Que les deux centres de tri ne soient pas assurés, "c'est un enjeu énorme parce que ce sont des équipements onéreux, avoue Philippe Cozette. Le centre de tri d’Urvillers, qui est le principal centre de tri et qui est relativement récent, c’est 25 millions d’euros. Et je ne parle que de l’équipement. L'autre difficulté, c’est la perte d'exploitation : s’il y a un incendie et qu’il est inutilisable, nos déchets, il faut quand même qu’on les trie et qu’on les traite, donc il va falloir les envoyer dans des centres de tri privés. S’ils veulent bien de nous parce qu’ils ont aussi des capacités de tri limitées. Et ils nous les prendront, mais pas au même prix".

Les polices d’assurance, ça se chiffre en centaines de milliers d’euros par an. Pour les franchises, c’est des dizaines de milliers d’euros.

Philippe Cozette, directeur de Valor'Aisne

Sans réponse à l'appel d'offres pour les dommages aux biens des deux centres de tri, Valor'Aisne est actuellement en négociation de gré à gré avec des assureurs.

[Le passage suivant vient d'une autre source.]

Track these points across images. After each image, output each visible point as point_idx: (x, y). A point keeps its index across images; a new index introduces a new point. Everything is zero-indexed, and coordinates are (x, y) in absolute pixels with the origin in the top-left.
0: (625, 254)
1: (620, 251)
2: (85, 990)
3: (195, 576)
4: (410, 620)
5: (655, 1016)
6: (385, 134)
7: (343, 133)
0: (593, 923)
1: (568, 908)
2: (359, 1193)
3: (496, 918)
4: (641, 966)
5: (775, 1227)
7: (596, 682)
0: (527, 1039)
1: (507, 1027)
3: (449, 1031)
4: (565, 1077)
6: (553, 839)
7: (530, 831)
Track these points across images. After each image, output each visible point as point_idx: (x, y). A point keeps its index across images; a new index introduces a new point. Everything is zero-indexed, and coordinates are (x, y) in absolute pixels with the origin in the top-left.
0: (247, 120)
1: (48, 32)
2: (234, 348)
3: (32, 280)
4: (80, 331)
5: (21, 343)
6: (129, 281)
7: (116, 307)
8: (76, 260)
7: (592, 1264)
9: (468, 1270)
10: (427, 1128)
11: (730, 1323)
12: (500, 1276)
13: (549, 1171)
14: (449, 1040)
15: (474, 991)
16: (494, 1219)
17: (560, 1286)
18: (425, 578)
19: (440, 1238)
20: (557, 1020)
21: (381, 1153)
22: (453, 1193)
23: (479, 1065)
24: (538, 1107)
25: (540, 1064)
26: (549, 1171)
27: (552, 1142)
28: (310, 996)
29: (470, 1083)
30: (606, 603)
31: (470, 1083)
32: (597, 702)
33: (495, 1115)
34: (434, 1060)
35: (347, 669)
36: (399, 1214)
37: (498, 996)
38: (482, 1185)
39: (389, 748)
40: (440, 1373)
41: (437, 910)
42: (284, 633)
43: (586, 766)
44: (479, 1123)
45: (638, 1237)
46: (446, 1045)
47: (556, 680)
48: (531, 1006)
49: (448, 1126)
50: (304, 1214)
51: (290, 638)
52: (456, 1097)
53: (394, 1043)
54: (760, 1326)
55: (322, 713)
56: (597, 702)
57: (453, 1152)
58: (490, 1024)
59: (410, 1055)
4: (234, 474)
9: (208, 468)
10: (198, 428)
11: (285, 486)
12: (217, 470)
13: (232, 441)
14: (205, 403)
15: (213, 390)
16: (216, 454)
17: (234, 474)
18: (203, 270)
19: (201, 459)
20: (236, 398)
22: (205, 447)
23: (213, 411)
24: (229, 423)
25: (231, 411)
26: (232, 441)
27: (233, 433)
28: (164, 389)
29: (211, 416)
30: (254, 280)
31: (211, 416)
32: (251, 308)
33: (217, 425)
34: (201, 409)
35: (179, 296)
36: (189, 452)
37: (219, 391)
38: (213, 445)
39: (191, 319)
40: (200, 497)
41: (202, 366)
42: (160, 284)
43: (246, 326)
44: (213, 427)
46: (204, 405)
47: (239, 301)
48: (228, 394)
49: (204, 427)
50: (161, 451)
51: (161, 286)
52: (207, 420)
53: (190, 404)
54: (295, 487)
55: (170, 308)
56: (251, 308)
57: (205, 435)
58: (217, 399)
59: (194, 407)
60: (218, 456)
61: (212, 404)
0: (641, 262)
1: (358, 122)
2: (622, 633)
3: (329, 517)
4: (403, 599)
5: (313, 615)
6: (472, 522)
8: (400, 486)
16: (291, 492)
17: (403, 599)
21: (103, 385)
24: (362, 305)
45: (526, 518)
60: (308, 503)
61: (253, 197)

Mais ça n'est pas beaucoup plus simple. Il faut minimiser le risque d'incendie au maximum. Un système de caméras thermiques reliées à une télésurveillance a été installé il y a peu pour repérer les sources de chaleur.

Un investissement de 500 000 € qui n'est pas suffisant pour les opérateurs assurantiels. "On a un énorme stock de déchets de plusieurs centaines de tonnes, détaille Philippe Cozette. Et les assureurs avec lesquels on est en discussion veulent que ce stock de déchets soit le plus éloigné possible du centre de tri parce que ce qui coûte cher, c’est le bâtiment, mais surtout tout le matériel de haute technologie qu’il y a à l’intérieur. Et l’une des solutions envisagées, c’est de construire un nouveau bâtiment pour le stock de déchets."

Une mission d'information demandée par le gouvernement

Des travaux qui se chiffrent en centaines de milliers d'euros. Auxquels il faudra ensuite ajouter les polices d'assurance et les franchises qui resteront malgré tout très élevées : "Les polices d’assurance, ça se chiffre en centaines de milliers d’euros par an. Pour les franchises, c’est des dizaines de milliers d’euros", calcule Philippe Cozette.

Face à la frilosité des assureurs, certaines collectivités ont choisi l'autoassurance en budgétisant chaque année le coût potentiel des risques. Irréalisable pour Philippe Cozette qui ne voit pas comment mettre de côté en quatre ans a minima 25 millions d'euros. Même position pour Dominique Delannoy pour la communauté de communes du Ponthieu-Marquenterre : "l’idée avait été soumise, mais c’est quand même un peu dangereux : tant qu’il ne vous arrive rien, ça va, mais quand il arrive quelque chose, ça peut vite devenir une catastrophe."

On va certainement devoir encore resserrer les boulons et encore limiter nos dépenses.

Dominique Delannoy, vice-président de la communauté de communes Ponthieu-Marquenterre

La situation est à ce point préoccupante que fin octobre, le gouvernement a confié au maire de Vesoul, Alain Chrétien, et à l'ancien président de la fédération nationale Groupama, Jean-Yves Daggès, une mission d'information sur "l'assurabilité des collectivités territoriales" dont les conclusions seront rendues en avril 2024.

En attendant, pour absorber ce surcoût assurantiel, à la communauté de communes du Ponthieu-Marquenterre, "on a déjà limité les budgets des vice-présidences à cause du coût de la vie, mais là, on va certainement devoir encore resserrer les boulons et encore limiter nos dépenses", déplore Dominique Delannoy.

Philippe Cozette, de son côté, continue de négocier avec les assureurs et de limiter les risques au maximum : "on était déjà vigilants avant mais aujourd’hui, de fait, on l'est encore plus. Mais au quotidien, ne pas être assuré, c’est un peu anxiogène."